12:23 PM EST, 01/17/2025 (MT Newswires) -- The International Monetary Fund on Friday increased its global and US economic growth expectations for this year, but said the balance of risks to the overall outlook is tilted to the downside in the medium term.
The agency now projects 2025 global real gross domestic product growth at 3.3%, up from a 3.2% gain estimated in October. It continues to see 2026 growth at 3.3%, compared with a 3.2% rate projected for 2024. The IMF called its latest outlooks are below the historical growth average of 3.7%.
The US real GDP growth rate for this year is now pegged at 2.7%, up from the previous outlook of 2.2%, amid robust demand conditions that reflect "strong wealth effects" and a less restrictive monetary policy stance, the IMF said. The agency upgraded its 2025 economic growth estimates for countries like China and Russia, while Germany, France, Italy and Canada were among those seeing downgrades.
In the medium term, world growth is expected to be lower than its 2025-26 average and the five-year-ahead projections at about 3%, the IMF said.
"European economies could slow more than anticipated, especially if investors grow more concerned about public debt sustainability in more vulnerable countries," IMF Economic Counsellor Pierre-Olivier Gourinchas said in a blog post. "In China, should fiscal and monetary measures prove insufficient to address domestic weakness, the economy is at risk of a debt-deflation stagnation trap, where falling prices raise the real value of debt, undermining activity further."
US President-elect Donald Trump is scheduled to take office Monday.
Gourinchas said that many of potential policy changes under the new Trump administration are hard to quantify accurately. "Some indicated policies, such as looser fiscal policy or deregulation efforts, would stimulate aggregate demand and increase inflation in the near term, as spending and investment increase immediately," Gourinchas wrote. "Other policies, such as higher tariffs or immigration curbs, will play out like negative supply shocks, reducing output and adding to price pressures."
Potential growth in demand and shrinking supply would reignite price pressures in the US, though its impact on near-term economic output would be unclear, according to Gourinchas. "Higher inflation would prevent the Federal Reserve from cutting interest rates and could even require rate hikes that would in turn strengthen the dollar and widen US external deficits."
Last month, the US central bank reduced its benchmark lending rate by 25 basis points and flagged fewer cuts ahead than projected in September.

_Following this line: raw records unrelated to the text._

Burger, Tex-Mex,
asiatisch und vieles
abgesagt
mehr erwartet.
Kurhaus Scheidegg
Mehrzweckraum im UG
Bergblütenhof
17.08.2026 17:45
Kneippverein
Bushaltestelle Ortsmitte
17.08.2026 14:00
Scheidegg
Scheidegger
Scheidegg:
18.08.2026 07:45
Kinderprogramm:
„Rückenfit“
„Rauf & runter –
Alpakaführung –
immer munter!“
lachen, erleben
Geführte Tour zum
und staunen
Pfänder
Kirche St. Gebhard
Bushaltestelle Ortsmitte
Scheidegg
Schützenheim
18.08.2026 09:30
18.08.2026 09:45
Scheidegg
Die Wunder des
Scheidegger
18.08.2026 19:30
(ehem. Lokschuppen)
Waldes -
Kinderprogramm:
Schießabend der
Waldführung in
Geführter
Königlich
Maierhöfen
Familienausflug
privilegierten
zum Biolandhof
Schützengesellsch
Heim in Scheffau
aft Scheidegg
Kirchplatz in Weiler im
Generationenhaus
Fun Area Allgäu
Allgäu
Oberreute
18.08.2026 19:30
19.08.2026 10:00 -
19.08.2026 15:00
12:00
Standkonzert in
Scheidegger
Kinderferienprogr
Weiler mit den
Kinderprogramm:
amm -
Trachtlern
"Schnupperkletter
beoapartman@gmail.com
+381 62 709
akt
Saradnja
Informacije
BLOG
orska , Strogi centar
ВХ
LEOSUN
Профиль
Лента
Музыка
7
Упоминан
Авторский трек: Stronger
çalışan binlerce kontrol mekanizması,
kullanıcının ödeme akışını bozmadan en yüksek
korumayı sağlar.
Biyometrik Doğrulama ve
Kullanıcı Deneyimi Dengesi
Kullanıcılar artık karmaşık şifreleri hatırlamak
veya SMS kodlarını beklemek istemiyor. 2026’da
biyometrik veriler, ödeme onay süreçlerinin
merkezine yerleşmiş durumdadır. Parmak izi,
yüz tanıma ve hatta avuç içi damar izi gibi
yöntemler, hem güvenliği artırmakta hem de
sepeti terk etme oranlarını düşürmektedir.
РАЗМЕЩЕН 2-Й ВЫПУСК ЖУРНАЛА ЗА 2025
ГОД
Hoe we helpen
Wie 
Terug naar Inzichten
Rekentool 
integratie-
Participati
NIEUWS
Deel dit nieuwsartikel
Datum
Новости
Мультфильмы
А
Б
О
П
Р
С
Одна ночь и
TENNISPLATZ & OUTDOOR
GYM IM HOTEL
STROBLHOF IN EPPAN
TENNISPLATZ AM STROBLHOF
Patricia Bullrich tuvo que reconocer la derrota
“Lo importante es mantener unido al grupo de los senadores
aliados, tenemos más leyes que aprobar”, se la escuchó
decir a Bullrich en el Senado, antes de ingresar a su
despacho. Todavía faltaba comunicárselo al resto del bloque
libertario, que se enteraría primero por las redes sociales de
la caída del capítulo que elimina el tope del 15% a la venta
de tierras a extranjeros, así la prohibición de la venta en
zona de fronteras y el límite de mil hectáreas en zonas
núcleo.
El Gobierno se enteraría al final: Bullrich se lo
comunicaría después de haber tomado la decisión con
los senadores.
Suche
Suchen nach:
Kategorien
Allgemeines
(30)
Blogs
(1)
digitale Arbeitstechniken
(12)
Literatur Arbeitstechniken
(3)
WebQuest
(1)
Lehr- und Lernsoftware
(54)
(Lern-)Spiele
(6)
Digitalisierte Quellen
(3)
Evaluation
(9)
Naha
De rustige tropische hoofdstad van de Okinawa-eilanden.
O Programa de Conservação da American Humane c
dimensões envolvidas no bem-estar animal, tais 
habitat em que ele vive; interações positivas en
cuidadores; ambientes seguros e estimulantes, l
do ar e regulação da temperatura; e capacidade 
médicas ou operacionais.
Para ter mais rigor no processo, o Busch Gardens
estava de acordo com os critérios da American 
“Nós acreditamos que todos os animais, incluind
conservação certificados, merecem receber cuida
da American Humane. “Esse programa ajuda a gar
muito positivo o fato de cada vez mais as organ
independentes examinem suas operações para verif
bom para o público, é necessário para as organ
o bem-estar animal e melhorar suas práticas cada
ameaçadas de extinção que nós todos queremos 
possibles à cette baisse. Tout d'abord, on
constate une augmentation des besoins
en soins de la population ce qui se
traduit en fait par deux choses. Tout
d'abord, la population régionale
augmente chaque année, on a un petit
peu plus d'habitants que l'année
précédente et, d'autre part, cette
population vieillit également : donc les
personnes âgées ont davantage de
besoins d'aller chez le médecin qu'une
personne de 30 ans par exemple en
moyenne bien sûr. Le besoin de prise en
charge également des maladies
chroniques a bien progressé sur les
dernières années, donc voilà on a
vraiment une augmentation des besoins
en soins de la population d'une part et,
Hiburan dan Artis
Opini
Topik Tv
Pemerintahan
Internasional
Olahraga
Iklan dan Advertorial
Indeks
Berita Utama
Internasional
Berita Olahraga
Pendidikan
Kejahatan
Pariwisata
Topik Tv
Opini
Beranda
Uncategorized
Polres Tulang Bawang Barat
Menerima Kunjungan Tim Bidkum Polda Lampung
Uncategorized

The Federal Open Market Committee's Summary of Economic Projections at the time showed that policymakers raised their 2025 US economic growth outlook to 2.1% from 2%.
"There is a risk that excessive deregulation could also weaken financial safeguards and increase financial vulnerabilities, putting the US economy on a dangerous boom-bust path," Gourinchas said. Restrictive trade policies and stringent migration curbs would elevate medium-term risks to economic output, he added.
Fiscal policy efforts for several countries have either been delayed or are inadequate to stabilize debt dynamics, calling for an urgency to restore fiscal sustainability, according to Gourinchas.
"Unilateral policies that distort competition -- such as tariffs, nontariff barriers, or subsidies --rarely improve domestic prospects durably," Gourinchas wrote. "They are unlikely to ameliorate external imbalances and may instead hurt trading partners, spur retaliation, and leave every country worse off."
The IMF sees world inflation easing to 4.2% this year and 3.5% in 2026 from the 6.7% and 5.7% rates projected for 2023 and 2024, respectively.